Opinion
DOCKET NO. A-3174-12T1
12-18-2013
Fredric M. Knapp, Acting Morris County Prosecutor, attorney for appellant (Paula Jordao, Special Deputy Attorney General/Acting Assistant Prosecutor, on the brief). Scott J. Marum, attorney for respondent.
NOT FOR PUBLICATION WITHOUT THE
APPROVAL OF THE APPELLATE DIVISION
Before Judges Grall and Nugent
On appeal from Superior Court of New Jersey, Law Division, Morris County, Municipal Appeal No. 12-011.
Fredric M. Knapp, Acting Morris County Prosecutor, attorney for appellant (Paula Jordao, Special Deputy Attorney General/Acting Assistant Prosecutor, on the brief).
Scott J. Marum, attorney for respondent. PER CURIAM
Following a trial de novo, a judge found defendant, Rajkumar Jagadeeshan, guilty of operating a motor vehicle while under the influence of intoxicating liquor, N.J.S.A. 39:4-50(a). The judge based his decision on the arresting officer's observations of defendant's breath, appearance, and demeanor, as well as defendant's inability to properly perform several field sobriety tests. The judge did not find defendant guilty of operating a motor vehicle with a blood alcohol concentration (BAC) of 0.08 percent or more, but instead suppressed the results of an Alcotest because the arresting officer had not given defendant a copy of the alcohol influence report (AIR) before releasing him. According to the AIR, defendant's BAC was 0.15 percent.
Having found defendant guilty of operating a motor vehicle while under the influence of intoxicating liquor, the judge suspended defendant's license for three months, ordered that defendant be detained for twelve hours in an Intoxicated Driver Resource Center, and imposed appropriate fines and assessments.

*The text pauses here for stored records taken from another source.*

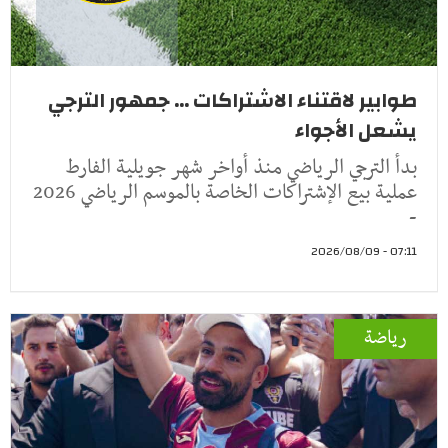
طوابير لاقتناء الاشتراكات ... جمهور الترجي
يشعل الأجواء
بدأ الترجي الرياضي منذ أواخر شهر جويلية الفارط
عملية بيع الإشتراكات الخاصة بالموسم الرياضي 2026
-
07:11 - 2026/08/09
رياضة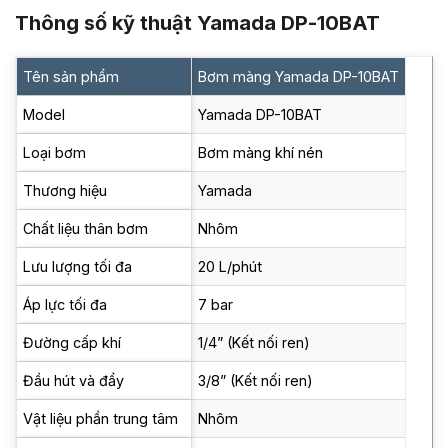
Thông số kỹ thuật Yamada DP-10BAT
Tên sản phẩm
Bơm màng Yamada DP-10BAT
Model
Yamada DP-10BAT
Loại bơm
Bơm màng khí nén
Thương hiệu
Yamada
Chất liệu thân bơm
Nhôm
Lưu lượng tối đa
20 L/phút
Áp lực tối đa
7 bar
Đường cấp khí
1/4” (Kết nối ren)
Đầu hút và đẩy
3/8” (Kết nối ren)
Vật liệu phần trung tâm
Nhôm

Defendant did not appeal. The State filed this appeal, contending that the judge committed reversible error by suppressing the AIR. The issue is moot. Cf. State v. Lyles, 291 N.J. Super. 517, 530 (App. Div. 1996), certif. den. sub nom. State v. R.F.L., 148 N.J. 60 (1997) (dismissing as moot the State's cross-appeal from the trial court's holding that fresh-complaint evidence was inadmissible, in view of the court's affirmance of defendant's rape conviction). Accordingly, we dismiss the appeal.
Dismissed as moot.
I hereby certify that the foregoing is a true copy of the original on file in my office.